As they raced for it, Astorax saw a skunk’s tail pop up on the log’s far side. It was concentrating on scratching out insects and didn’t concern itself with the people rushing for the same log.

“Stop!” Astorax slipped up on the skunk and threw a piece of cloth over it pinning down the skunk’s tail before it could shoot its defensive musk. “I’ll hold it, while the rest of you slide the tree trunk out on the river.”

The rest heaved the log, inching it into the water, where it floated.

“Tonelia, get on the log,” Bodrin said.

Tonelia curled her upper lip. She stared at the dark water and groaned, but then crawled onto the log. As soon as she was seated and holding tight, all the rest pushed the log out into the current and swam with it.

Astorax turned the skunk so its tail pointed up along the bank they’d just come down. Controlling the tail, Astorax let the angry skunk squirt its musk along the fugitives’ tracks. He tossed the thrashing animal up on the bank, where the orcs would come, following the tracks. He stamped his hooves around over the human tracks in the mud, then turned, and dashed into the Akkin’s black waters. The adventurers stayed with the log for almost a mile down the river.

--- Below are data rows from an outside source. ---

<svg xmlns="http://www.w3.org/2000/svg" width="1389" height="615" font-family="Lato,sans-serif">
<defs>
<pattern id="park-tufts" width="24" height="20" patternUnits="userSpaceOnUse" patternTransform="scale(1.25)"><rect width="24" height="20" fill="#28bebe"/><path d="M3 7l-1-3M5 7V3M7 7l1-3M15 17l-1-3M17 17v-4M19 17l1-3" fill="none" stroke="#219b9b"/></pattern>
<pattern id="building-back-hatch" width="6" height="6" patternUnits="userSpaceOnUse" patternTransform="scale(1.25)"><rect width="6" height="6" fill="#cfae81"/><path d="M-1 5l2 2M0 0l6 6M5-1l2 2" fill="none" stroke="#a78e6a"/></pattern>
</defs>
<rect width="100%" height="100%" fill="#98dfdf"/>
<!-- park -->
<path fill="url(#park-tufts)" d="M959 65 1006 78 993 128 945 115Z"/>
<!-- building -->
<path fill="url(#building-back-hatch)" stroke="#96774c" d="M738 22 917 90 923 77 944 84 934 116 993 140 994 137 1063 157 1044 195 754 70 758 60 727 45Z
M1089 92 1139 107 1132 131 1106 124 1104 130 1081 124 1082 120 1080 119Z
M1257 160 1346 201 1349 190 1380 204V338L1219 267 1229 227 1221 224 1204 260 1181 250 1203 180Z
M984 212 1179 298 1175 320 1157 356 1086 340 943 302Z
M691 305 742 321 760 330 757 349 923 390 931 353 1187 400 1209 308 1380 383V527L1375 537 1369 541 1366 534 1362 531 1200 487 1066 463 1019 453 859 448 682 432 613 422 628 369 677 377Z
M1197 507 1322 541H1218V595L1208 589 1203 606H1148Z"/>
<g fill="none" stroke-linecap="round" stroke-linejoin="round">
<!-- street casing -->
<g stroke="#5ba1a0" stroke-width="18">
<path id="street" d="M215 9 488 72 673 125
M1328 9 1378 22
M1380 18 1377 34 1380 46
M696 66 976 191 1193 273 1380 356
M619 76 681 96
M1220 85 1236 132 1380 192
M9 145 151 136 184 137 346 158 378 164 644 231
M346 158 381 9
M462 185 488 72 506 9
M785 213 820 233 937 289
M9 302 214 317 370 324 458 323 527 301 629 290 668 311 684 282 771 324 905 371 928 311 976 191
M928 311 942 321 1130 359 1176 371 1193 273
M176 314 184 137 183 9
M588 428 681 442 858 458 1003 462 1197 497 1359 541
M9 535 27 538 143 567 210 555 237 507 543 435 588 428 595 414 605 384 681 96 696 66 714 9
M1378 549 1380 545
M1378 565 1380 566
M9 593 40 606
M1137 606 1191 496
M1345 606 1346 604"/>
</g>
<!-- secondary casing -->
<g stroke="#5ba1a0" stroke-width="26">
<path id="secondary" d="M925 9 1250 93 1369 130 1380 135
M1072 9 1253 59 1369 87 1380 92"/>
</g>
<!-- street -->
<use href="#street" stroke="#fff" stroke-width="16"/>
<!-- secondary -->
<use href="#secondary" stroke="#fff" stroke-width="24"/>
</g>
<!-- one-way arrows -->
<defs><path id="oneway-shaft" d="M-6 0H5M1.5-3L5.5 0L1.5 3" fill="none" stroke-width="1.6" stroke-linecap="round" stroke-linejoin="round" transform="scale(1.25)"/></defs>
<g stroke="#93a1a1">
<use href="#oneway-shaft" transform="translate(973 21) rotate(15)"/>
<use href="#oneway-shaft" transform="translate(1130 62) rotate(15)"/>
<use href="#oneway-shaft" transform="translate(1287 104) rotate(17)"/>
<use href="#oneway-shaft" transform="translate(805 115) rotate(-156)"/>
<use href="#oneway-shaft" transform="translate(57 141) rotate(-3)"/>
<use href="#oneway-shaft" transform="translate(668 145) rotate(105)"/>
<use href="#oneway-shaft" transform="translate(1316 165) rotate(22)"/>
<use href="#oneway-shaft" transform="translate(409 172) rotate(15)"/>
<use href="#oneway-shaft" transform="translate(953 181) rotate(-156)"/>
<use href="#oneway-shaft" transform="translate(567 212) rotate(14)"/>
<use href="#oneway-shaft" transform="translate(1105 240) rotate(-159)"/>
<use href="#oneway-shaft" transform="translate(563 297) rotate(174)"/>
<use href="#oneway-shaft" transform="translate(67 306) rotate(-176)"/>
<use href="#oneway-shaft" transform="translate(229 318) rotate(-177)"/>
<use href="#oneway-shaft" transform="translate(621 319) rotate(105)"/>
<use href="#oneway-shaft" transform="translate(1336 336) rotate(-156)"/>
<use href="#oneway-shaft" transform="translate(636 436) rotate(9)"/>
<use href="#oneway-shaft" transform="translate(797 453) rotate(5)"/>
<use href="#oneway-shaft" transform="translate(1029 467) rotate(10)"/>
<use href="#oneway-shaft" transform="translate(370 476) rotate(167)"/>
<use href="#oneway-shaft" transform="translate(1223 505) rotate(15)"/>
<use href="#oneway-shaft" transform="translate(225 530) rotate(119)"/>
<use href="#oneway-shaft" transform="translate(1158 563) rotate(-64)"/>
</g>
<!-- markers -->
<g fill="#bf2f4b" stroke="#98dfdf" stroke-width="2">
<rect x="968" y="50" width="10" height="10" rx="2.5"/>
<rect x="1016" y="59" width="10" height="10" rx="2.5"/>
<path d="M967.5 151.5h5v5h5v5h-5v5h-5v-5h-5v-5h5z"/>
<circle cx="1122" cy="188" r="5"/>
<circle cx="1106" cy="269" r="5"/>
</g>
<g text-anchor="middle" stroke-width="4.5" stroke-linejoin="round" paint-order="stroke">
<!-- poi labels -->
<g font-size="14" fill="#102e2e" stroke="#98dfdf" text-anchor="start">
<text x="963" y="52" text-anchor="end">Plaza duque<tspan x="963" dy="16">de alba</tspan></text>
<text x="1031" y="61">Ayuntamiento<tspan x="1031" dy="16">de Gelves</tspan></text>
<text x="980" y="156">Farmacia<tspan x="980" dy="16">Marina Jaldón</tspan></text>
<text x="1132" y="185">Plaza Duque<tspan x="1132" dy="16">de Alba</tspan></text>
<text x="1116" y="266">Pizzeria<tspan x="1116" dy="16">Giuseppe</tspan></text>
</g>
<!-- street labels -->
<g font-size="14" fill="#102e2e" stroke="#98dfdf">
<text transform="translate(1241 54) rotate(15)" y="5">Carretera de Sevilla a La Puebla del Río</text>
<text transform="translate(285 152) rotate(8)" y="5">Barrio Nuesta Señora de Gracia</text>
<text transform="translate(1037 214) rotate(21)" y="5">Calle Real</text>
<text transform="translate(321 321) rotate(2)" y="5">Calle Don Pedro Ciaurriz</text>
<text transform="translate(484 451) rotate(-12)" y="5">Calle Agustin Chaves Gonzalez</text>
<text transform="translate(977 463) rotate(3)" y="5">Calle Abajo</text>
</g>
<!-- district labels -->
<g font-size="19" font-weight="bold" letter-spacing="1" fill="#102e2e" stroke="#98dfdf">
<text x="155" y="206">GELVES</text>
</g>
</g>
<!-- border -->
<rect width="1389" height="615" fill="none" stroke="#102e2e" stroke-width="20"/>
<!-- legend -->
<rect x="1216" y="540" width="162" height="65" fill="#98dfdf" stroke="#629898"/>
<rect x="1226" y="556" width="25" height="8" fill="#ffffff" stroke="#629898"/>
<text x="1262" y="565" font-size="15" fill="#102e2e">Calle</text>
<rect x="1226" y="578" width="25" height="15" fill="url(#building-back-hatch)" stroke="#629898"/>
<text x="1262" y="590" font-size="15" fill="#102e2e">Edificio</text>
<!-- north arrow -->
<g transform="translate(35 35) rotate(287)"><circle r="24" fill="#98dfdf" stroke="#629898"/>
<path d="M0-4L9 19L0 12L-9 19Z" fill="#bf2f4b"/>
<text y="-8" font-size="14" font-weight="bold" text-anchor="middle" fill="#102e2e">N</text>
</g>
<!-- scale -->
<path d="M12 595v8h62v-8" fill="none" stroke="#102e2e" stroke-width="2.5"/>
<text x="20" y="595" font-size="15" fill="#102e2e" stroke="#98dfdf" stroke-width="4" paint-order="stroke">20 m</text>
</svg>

“The orcs wouldn’t pick up our trail this far away should they get past the skunk,” Saxthor said.

They finally abandoned the log and climbed the bank on a fallen tree trunk to avoid leaving tracks in the mud. Astorax went even further downriver before coming out, being careful to move on rocks back to the others. From their refuge, the group listened for the orcs and saber-wolves. They soon heard the wolves, howling and baying, intent on the chase. Suddenly, it stopped and changed to yelping and whimpering.

“The skunk trick seems to have worked,” Saxthor said.

Bodrin stuck his licked finger in the breeze. “Breeze is coming this way so it’ll have carried the skunk odor away from the wolves until they got into it.” He laughed.